Google just announced a new service called Domains. It does exactly what you'd imagine it would: Helps you buy and manage domain names. Google Domains also helps you build your site, set up email addresses, and manage hosting. In effect, you can run an entire website without ever leaving the Google ecosystem.
This sounds both incredibly convenient and a little bit scary. Right now, buying and managing domains is a huge pain and often leads to dealing with awful companies like GoDaddy. Google wants to fix that with a seamless new service that lets you find, purchase, and/or transfer domains. When you use Google's service, you'll automatically get 100 email addresses and up to 100 custom subdomains. Visitors will be routed through Google's own DNS system, so they can expect a fast, dependable connection.
So that's good news. While Google Domains is only available through an invite-only beta, we can only imagine that it'll make it easier and maybe even cheaper to deal with domains. (Let's face it: Google doesn't have to do much to make its service better than what's out there.) Google has also partnered with companies like Shopify, Squarespace, Weebly, and Wix.com to provide support when building a new website for your new domain.
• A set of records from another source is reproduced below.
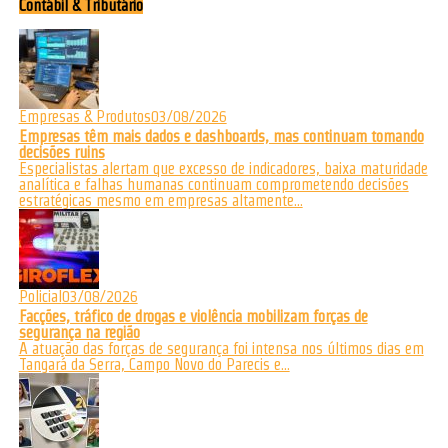
Contábil & Tributário
Empresas & Produtos
03/08/2026
Empresas têm mais dados e dashboards, mas continuam tomando
decisões ruins
Especialistas alertam que excesso de indicadores, baixa maturidade
analítica e falhas humanas continuam comprometendo decisões
estratégicas mesmo em empresas altamente...
Policial
03/08/2026
Facções, tráfico de drogas e violência mobilizam forças de
segurança na região
A atuação das forças de segurança foi intensa nos últimos dias em
Tangará da Serra, Campo Novo do Parecis e...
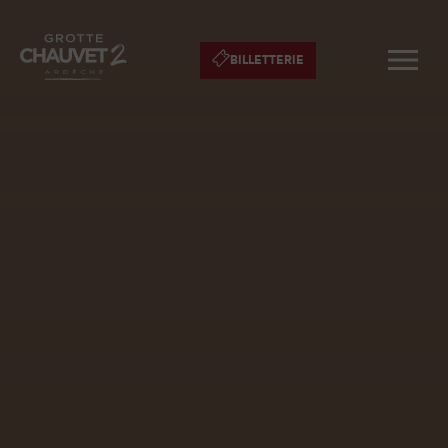
BILLETTERIE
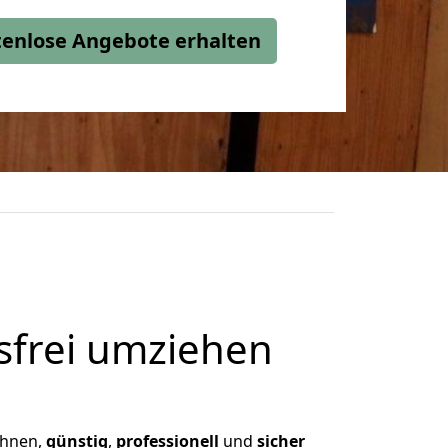
stenlose Angebote erhalten
frei umziehen
 Ihnen,
günstig
,
professionell
und
sicher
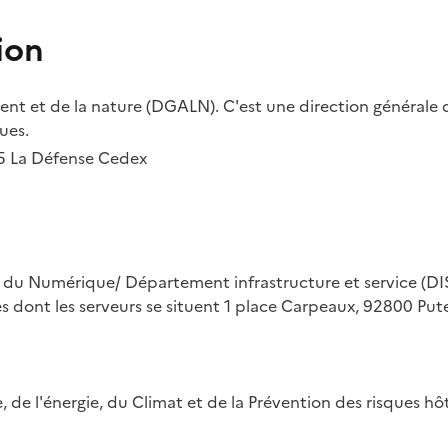
ion
t et de la nature (DGALN). C'est une direction générale d
ues.
55 La Défense Cedex
on du Numérique/ Département infrastructure et service (DIS
ues dont les serveurs se situent 1 place Carpeaux, 92800 Put
ue, de l'énergie, du Climat et de la Prévention des risques 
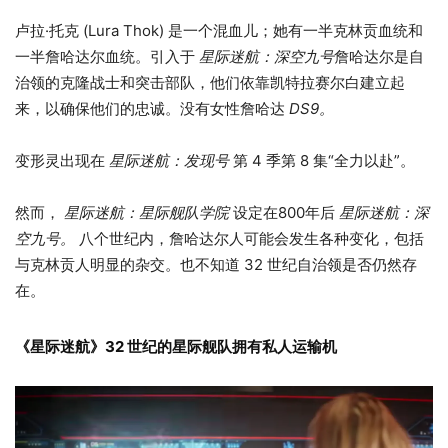
卢拉·托克 (Lura Thok) 是一个混血儿；她有一半克林贡血统和
一半詹哈达尔血统。引入于
星际迷航：深空九号
詹哈达尔是自
治领的克隆战士和突击部队，他们依靠凯特拉赛尔白建立起
来，以确保他们的忠诚。没有女性詹哈达
DS9。
变形灵出现在
星际迷航：发现号
第 4 季第 8 集“全力以赴”。
然而，
星际迷航：星际舰队学院
设定在800年后
星际迷航：深
空九号。
八个世纪内，詹哈达尔人可能会发生各种变化，包括
与克林贡人明显的杂交。也不知道 32 世纪自治领是否仍然存
在。
《星际迷航》32 世纪的星际舰队拥有私人运输机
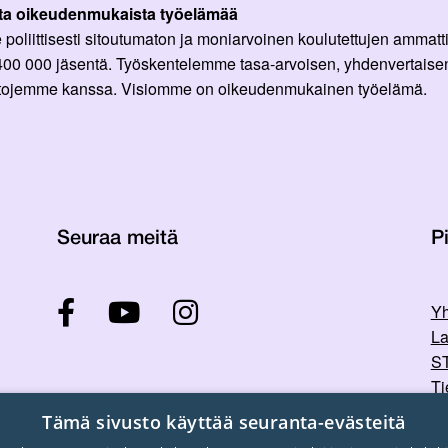
ta oikeudenmukaista työelämää
oliittisesti sitoutumaton ja moniarvoinen koulutettujen ammattil
 400 000 jäsentä. Työskentelemme tasa-arvoisen, yhdenvertaisen
ittojemme kanssa. Visiomme on oikeudenmukainen työelämä.
Seuraa meitä
Pi
Yh
La
ST
Ti
Tu
Tämä sivusto käyttää seuranta-evästeitä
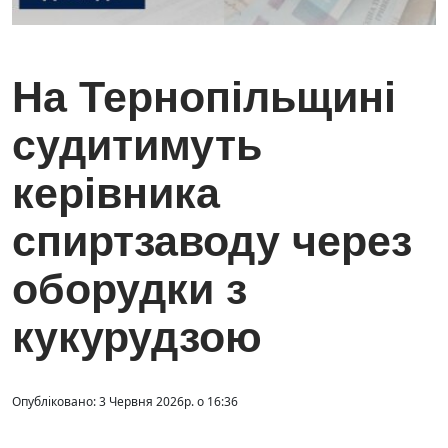
На Тернопільщині
судитимуть
керівника
спиртзаводу через
оборудки з
кукурудзою
Опубліковано: 3 Червня 2026р. о 16:36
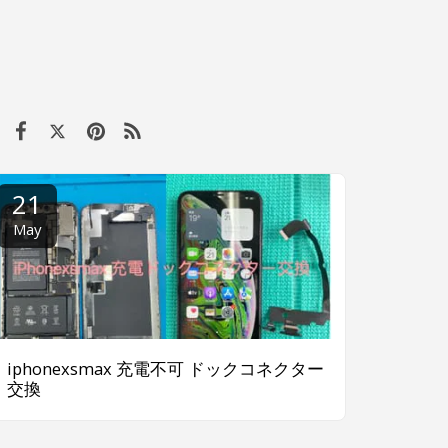
21
May
iphonexsmax 充電不可 ドックコネクター
交換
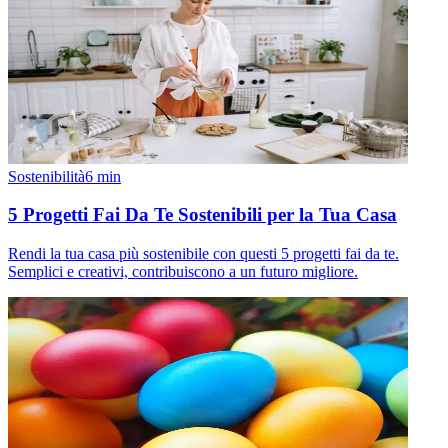
Sostenibilità
6
min
5 Progetti Fai Da Te Sostenibili per la Tua Casa
Rendi la tua casa più sostenibile con questi 5 progetti fai da te.
Semplici e creativi, contribuiscono a un futuro migliore.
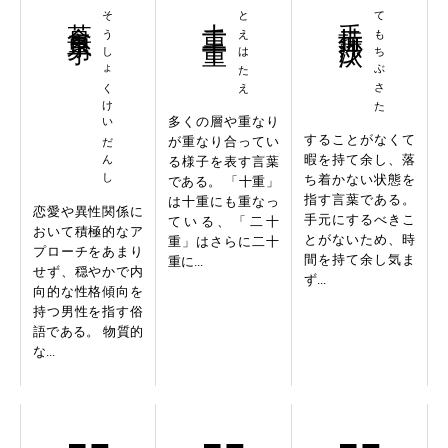
草食系男子
そうしょくけいだんし
十重二十重
とえはたえ
手持無沙汰
てもちぶさた
多くの層や重なり
することがなくて
が重なり合ってい
暇を持て余し、落
る様子を表す言葉
ち着かない状態を
である。 「十重」
指す言葉である。
は十重にも重なっ
恋愛や異性関係に
手元にするべきこ
ている、「二十
おいて積極的なア
とがないため、時
重」はさらに二十
プローチをあまり
間を持て余し気ま
重に...
せず、穏やかで内
ず...
向的な性格傾向を
持つ男性を指す俗
語である。 物質的
な...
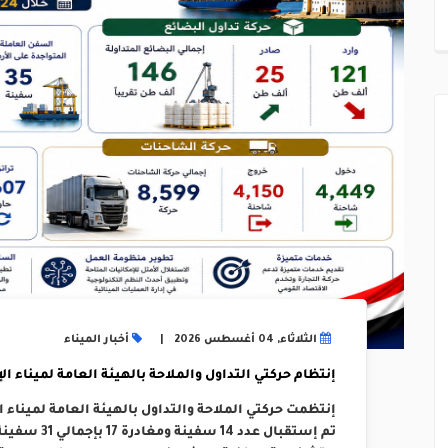
الثلاثاء, 04 أغسطس 2026
أخبار الميناء
إنتظام حركتي التداول والملاحة بالهيئة العامة لميناء الإسكند
تم إستقبال عد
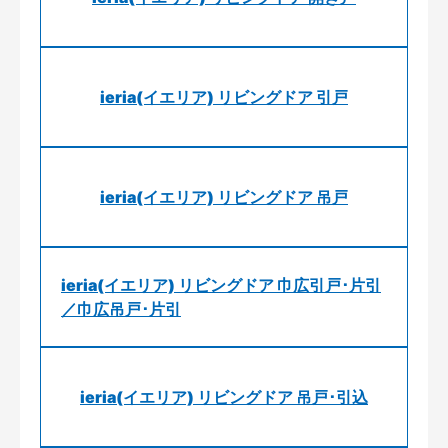
ieria(イエリア) リビングドア 引戸
ieria(イエリア) リビングドア 吊戸
ieria(イエリア) リビングドア 巾広引戸･片引
／巾広吊戸･片引
ieria(イエリア) リビングドア 吊戸･引込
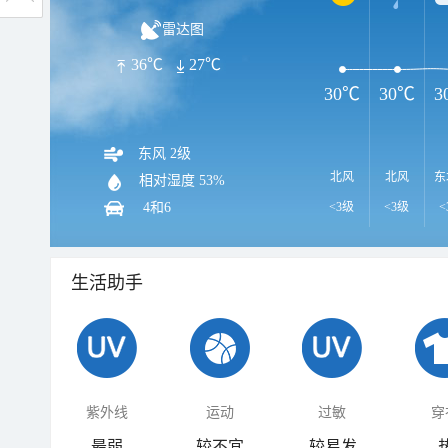
雷达图
36℃
27℃
30℃
30℃
3
东风 2级
北风
北风
东
相对湿度
53%
4和6
<3级
<3级
<
生活助手
紫外线
运动
过敏
穿
最弱
较不宜
较易发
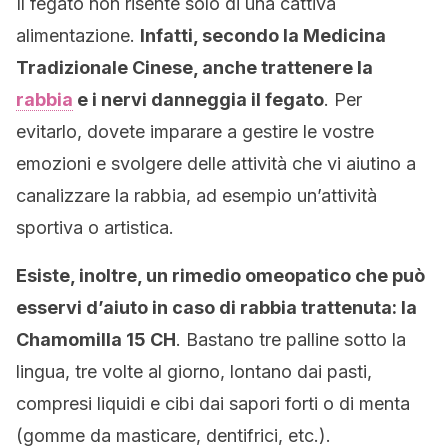
Il fegato non risente solo di una cattiva
alimentazione.
Infatti, secondo la Medicina
Tradizionale Cinese, anche trattenere la
rabbia
e i nervi danneggia il fegato
. Per
evitarlo, dovete imparare a gestire le vostre
emozioni e svolgere delle attività che vi aiutino a
canalizzare la rabbia, ad esempio un’attività
sportiva o artistica.
Esiste, inoltre, un rimedio omeopatico che può
esservi d’aiuto in caso di rabbia trattenuta: la
Chamomilla 15 CH
. Bastano tre palline sotto la
lingua, tre volte al giorno, lontano dai pasti,
compresi liquidi e cibi dai sapori forti o di menta
(gomme da masticare, dentifrici, etc.).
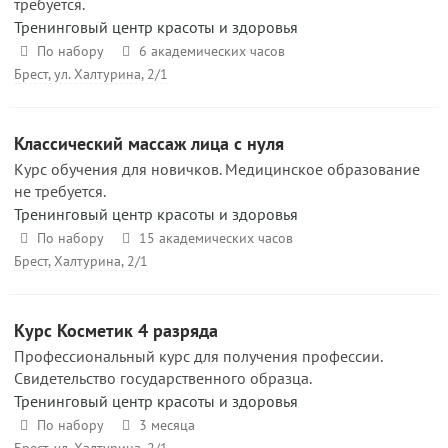
требуется.
Тренинговый центр красоты и здоровья
По набору
6 академических часов
Брест, ул. Халтурина, 2/1
Классический массаж лица с нуля
Курс обучения для новичков. Медицинское образование
не требуется.
Тренинговый центр красоты и здоровья
По набору
15 академических часов
Брест, Халтурина, 2/1
Курс Косметик 4 разряда
Профессиональный курс для получения профессии.
Свидетельство государственного образца.
Тренинговый центр красоты и здоровья
По набору
3 месяца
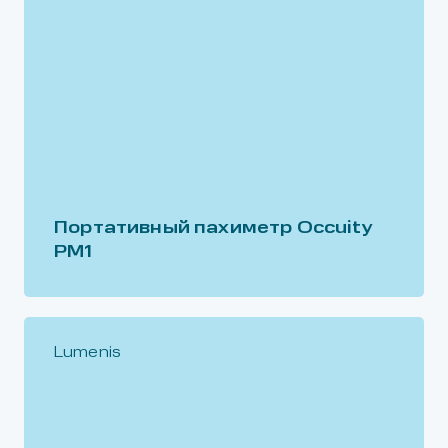
Портативный пахиметр Occuity
PM1
Lumenis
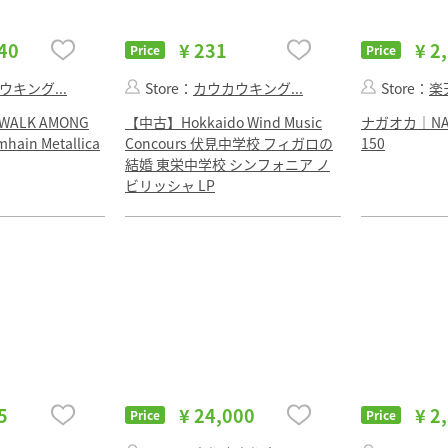
40
¥ 231
¥ 2
Price
Price
ウキング...
Store：
カウカウキング...
Store：
楽
WALK AMONG
【中古】Hokkaido Wind Music
ナガオカ｜NAG
mhain Metallica
Concours 伏見中学校 フィガロの
150
結婚 東栄中学校 シンフォニア ノ
ビリッシャ LP
5
¥ 24,000
¥ 2
Price
Price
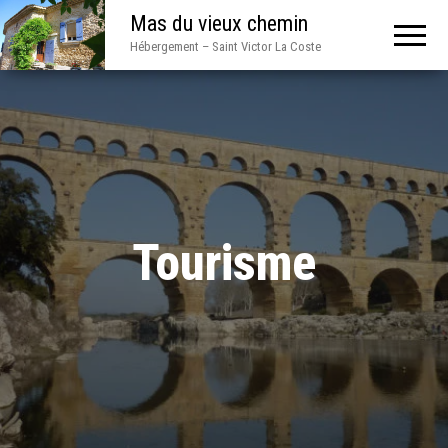
Mas du vieux chemin
Hébergement – Saint Victor La Coste
Tourisme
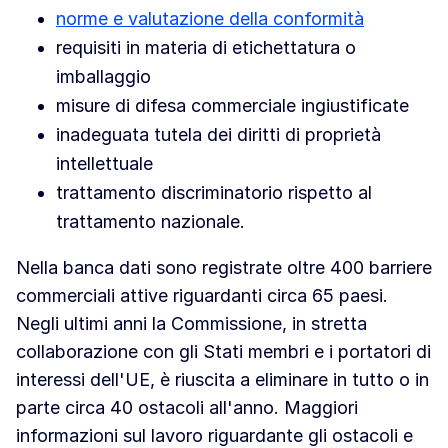
norme e valutazione della conformità
requisiti in materia di etichettatura o
imballaggio
misure di difesa commerciale ingiustificate
inadeguata tutela dei diritti di proprietà
intellettuale
trattamento discriminatorio rispetto al
trattamento nazionale.
Nella banca dati sono registrate oltre 400 barriere
commerciali attive riguardanti circa 65 paesi.
Negli ultimi anni la Commissione, in stretta
collaborazione con gli Stati membri e i portatori di
interessi dell'UE, è riuscita a eliminare in tutto o in
parte circa 40 ostacoli all'anno. Maggiori
informazioni sul lavoro riguardante gli ostacoli e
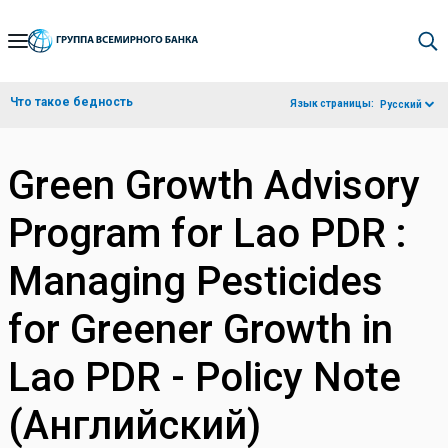
Skip
to
Main
Что такое бедность
Язык страницы:
Русский
Navigation
Green Growth Advisory
Program for Lao PDR :
Managing Pesticides
for Greener Growth in
Lao PDR - Policy Note
(Английский)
But once you start thinking about it, this means that Google will soon be a one-stop shop for small businesses on the web. Again, it's convenient, but we'd imagine that selling domains and helping build websites is a great way for Google to compel people to sign up for Google advertising services and enterprise tools like Drive. This makes good business sense for Google. However, some small business might not want to give Google so much control over their online presence. God knows, Google's burned us all in the past.
It feels a little monopolistic of Google, one of the world's largest internet companies, to try and take control of even more of the internet. That said, just because Google's trying to take control, doesn't mean they will. Google Domains sounds like a good idea. Let's just hope Google treats it as such.